A prefeitura da Capital negou nesta quarta-feira (29) que haja desvio de dinheiro no IMPCG (Instituto Municipal de Previdência de Campo Grande), em nota de esclarecimento divulgada em edição extra do Diário Oficial. O texto afirma que a diferença de valores apresentada é culpa do aumento do números de aposentados.
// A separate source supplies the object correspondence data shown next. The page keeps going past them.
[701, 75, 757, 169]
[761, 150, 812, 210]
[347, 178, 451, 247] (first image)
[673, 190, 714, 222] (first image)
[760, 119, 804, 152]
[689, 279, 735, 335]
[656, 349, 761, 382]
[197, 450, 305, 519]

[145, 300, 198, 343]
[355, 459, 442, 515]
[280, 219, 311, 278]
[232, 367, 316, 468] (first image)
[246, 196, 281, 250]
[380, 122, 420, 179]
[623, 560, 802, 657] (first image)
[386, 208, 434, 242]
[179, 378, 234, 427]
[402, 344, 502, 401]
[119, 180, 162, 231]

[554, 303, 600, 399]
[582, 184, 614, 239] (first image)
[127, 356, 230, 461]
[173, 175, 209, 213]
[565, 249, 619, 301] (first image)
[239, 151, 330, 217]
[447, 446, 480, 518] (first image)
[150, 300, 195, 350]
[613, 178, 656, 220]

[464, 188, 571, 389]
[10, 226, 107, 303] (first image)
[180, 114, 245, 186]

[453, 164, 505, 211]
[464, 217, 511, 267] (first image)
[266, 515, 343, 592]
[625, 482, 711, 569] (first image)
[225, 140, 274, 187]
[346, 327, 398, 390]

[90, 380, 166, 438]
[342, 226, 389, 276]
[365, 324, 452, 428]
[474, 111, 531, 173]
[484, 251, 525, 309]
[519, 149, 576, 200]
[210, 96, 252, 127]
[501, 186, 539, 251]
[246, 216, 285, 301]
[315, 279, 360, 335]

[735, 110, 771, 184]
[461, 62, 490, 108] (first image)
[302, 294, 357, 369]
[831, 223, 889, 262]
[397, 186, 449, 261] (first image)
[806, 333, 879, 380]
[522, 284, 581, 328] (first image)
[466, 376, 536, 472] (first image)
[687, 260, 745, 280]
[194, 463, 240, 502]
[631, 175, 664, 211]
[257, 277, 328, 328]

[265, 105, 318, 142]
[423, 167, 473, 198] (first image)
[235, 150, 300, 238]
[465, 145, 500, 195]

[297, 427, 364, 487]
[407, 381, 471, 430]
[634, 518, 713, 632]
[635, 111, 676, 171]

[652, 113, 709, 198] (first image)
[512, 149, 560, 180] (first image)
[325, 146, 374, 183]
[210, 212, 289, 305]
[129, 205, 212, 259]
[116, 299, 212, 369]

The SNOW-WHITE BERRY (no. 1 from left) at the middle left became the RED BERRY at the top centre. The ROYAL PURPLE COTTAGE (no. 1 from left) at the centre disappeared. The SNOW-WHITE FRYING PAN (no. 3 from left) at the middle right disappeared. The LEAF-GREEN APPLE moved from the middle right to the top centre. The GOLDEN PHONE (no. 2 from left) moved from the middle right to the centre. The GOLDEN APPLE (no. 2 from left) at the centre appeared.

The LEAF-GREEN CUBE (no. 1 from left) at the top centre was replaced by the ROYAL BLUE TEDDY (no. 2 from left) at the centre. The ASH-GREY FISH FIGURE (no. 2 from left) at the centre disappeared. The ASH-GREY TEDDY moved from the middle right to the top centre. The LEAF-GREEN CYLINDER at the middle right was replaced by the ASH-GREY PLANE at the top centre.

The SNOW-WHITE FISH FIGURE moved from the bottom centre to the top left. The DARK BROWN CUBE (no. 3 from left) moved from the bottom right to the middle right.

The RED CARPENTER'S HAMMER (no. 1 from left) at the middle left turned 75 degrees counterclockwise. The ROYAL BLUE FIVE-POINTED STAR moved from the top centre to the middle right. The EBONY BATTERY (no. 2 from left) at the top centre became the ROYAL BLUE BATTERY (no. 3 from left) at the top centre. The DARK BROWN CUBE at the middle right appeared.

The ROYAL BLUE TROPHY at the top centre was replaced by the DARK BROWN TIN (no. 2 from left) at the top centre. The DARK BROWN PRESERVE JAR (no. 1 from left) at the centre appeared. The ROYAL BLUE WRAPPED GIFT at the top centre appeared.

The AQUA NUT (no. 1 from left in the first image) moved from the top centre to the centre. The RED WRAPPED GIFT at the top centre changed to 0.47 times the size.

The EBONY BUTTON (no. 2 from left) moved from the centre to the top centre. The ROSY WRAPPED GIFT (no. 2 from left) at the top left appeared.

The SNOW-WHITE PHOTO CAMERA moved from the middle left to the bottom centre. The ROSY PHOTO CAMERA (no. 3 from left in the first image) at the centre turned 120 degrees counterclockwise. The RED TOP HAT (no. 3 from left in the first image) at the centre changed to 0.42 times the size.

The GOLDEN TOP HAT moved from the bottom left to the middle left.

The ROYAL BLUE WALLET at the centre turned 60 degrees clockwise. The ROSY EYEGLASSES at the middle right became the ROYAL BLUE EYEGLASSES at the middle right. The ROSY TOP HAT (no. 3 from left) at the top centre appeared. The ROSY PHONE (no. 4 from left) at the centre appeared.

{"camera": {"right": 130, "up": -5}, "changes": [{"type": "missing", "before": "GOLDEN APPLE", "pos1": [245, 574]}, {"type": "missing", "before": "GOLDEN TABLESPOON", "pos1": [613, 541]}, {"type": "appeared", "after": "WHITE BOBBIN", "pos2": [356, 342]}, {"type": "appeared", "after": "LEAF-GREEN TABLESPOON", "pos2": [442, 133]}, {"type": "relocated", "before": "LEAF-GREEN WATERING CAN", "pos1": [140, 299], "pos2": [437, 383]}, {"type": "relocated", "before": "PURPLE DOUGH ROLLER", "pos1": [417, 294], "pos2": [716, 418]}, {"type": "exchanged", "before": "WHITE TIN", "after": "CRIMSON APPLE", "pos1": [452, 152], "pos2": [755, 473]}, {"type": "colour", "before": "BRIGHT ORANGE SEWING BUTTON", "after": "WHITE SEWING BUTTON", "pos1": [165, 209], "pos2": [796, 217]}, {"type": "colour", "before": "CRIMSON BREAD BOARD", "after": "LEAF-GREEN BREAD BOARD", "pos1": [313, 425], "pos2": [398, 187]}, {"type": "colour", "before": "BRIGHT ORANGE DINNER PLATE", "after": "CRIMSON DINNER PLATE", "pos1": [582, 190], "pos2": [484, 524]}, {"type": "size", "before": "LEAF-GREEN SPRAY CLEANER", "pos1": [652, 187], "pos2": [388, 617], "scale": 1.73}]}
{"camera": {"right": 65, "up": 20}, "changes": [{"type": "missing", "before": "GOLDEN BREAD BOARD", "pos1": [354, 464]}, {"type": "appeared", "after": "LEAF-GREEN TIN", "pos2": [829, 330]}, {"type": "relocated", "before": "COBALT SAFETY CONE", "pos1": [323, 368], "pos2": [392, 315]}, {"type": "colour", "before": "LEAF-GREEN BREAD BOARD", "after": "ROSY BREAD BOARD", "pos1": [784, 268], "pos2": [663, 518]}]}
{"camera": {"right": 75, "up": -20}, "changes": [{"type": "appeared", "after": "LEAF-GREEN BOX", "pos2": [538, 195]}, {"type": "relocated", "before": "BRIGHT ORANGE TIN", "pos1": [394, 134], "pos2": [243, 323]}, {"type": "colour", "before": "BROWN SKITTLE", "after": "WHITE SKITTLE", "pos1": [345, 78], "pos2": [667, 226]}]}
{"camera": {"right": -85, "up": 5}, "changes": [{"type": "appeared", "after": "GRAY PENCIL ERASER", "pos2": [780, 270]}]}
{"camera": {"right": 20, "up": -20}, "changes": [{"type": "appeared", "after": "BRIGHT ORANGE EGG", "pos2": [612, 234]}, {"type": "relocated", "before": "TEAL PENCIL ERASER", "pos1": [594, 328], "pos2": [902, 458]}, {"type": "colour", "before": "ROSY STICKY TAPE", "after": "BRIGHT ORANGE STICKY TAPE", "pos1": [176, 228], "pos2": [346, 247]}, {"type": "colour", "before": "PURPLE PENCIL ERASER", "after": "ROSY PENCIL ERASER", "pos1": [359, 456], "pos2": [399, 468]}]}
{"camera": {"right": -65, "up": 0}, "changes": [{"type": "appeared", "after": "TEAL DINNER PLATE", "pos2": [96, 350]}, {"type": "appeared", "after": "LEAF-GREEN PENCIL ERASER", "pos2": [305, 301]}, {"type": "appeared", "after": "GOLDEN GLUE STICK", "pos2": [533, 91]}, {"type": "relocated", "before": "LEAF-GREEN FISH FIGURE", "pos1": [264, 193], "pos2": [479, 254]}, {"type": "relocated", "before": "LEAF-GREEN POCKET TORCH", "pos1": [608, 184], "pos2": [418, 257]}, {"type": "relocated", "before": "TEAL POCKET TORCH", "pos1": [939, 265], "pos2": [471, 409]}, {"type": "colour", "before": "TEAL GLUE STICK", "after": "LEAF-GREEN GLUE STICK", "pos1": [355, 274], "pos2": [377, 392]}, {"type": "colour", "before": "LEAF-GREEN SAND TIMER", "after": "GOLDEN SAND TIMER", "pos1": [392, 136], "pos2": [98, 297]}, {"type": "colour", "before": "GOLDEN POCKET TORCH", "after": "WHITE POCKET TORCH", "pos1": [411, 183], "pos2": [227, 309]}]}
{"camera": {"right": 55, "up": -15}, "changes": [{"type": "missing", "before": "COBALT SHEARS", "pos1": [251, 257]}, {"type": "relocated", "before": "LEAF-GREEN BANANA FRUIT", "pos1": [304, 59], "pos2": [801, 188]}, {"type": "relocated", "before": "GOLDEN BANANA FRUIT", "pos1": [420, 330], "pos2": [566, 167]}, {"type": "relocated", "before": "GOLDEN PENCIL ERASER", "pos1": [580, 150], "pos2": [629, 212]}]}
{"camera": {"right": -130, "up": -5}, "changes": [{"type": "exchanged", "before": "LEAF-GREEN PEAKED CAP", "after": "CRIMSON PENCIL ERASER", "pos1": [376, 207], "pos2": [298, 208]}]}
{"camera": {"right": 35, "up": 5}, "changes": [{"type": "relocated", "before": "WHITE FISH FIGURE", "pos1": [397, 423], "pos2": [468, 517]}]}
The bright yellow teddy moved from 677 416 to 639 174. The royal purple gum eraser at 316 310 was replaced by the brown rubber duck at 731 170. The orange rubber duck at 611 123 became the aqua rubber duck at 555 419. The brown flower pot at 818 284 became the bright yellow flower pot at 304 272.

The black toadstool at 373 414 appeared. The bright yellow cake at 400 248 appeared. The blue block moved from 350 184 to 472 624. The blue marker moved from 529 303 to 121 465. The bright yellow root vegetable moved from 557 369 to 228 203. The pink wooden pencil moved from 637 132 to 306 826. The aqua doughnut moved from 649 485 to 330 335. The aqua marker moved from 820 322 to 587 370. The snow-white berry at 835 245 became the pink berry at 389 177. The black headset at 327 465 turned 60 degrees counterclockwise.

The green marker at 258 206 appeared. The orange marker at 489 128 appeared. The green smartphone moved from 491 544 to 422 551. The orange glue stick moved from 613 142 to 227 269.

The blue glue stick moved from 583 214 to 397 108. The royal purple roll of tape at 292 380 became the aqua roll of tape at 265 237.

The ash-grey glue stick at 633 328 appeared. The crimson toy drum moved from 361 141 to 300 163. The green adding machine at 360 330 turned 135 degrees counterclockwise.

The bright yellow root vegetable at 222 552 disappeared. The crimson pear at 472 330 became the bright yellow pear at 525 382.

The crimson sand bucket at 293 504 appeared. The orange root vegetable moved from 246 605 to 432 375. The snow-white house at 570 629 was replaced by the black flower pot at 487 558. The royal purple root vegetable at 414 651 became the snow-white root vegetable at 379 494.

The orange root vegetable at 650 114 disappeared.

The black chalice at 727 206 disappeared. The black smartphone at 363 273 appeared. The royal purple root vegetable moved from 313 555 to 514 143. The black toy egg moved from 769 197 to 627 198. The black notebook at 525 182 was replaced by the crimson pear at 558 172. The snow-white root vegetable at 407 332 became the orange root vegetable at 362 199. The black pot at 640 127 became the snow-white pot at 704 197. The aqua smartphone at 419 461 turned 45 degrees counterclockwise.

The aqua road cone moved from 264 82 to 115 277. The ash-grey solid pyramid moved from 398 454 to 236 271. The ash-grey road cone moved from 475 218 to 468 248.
Na semana passada, o deputado estadual Carlos Alberto Davi dos Santos (PSC) denunciou na Assembleia Legislativa o "sumiço" de R$ 100 milhões da reserva previdenciária, que em janeiro de 2013 contava com R$ 110.650.995,27 e em maio de 2016 registrava apenas R$ 874.552,19 – porém, a prefeitura diz tem 18.006.248,15.

No texto do Diário Oficial, a diretoria do IMPCG afirma que o órgão, assim como ocorre em outras previdências pelo país, enfrenta problema de déficit que se arrasta desde 2011, sendo agravado pelo aumento de 45,38% de aposentados no serviço público municipal entre dezembro de 2012 e abril de 2016. O aumento na folha foi de 104,75% no período.

"Não houve desvio e sim utilização de recursos da previdência para pagamento de benefícios previdenciários", consta logo no início da nota, que ainda ressalta a necessidade de aporte mensal, do tesouro municipal, de R$ 8 milhões por mês na Previdência para garantir os pagamentos para os inativos da prefeitura.

"Ressaltamos que as receitas oriundas de contribuições previdenciárias vêm sendo insuficiente para suprir as despesas previdenciárias desde 2011, reflexo de uma conjuntura histórica, que não difere da realidade nacional", explica o texto da prefeitura, que garante o pagamento das aposentadorias e que medidas para atenuar a situação estão sendo tomadas.